The 36-year-old leaves her 11-year-old son at home to study online while she goes to work the morning shift, clipping a head lamp to her hard hat. She passes by men emerging from the night shift, their faces grimy with coal dust, before descending over 750 feet below ground.
As an operator along a section of the mine, Goryanska is responsible for ensuring a conveyor belt of coal runs smoothly along an almost 4,000-foot stretch of the mine.
Her manager, Andriy Chornomaz, was surprised when he learned that women would be joining his shift, but he was ready to accept any help. Almost half of the men on his team went to war after Russia invaded, and the remaining 80 had to work double shifts to keep the mine operating.
“This position doesn’t involve hard physical labor, but it’s still vitally important,” Chornomaz said of Goryanska’s role.
For Goryanska, the benefits are clear: She earns twice as much as she did at the beauty salon for half the number of hours. The job also gives her a greater sense of purpose. “I feel that I am doing something really important,” she said.
Overall, there are 600 women now working at the mine—both above and below ground—compared with 500 before the war. But chief engineer Oleksandr Aksyonov said he wasn’t looking to establish new norms. “I think women still should work in safer places.”

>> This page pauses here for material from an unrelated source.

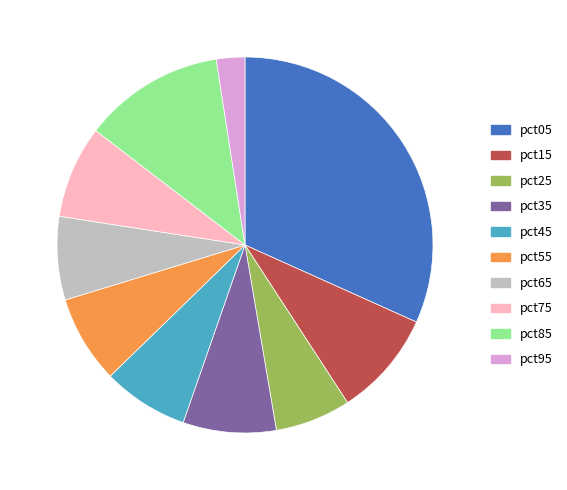

Which category has the biggest portion of the pie?

pct05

The longer the war goes on, however, the less reversible change may be. “Unfortunately, a lot of men won’t come back at all and many will return disabled, so we should be prepared to take on more responsibility,” Goryanska said.
Several months after starting her new job, Goryanska returned to the salon where she used to work and told the hair stylist there about it. After hearing about her experience, the hair stylist quit and went to work in the mines too.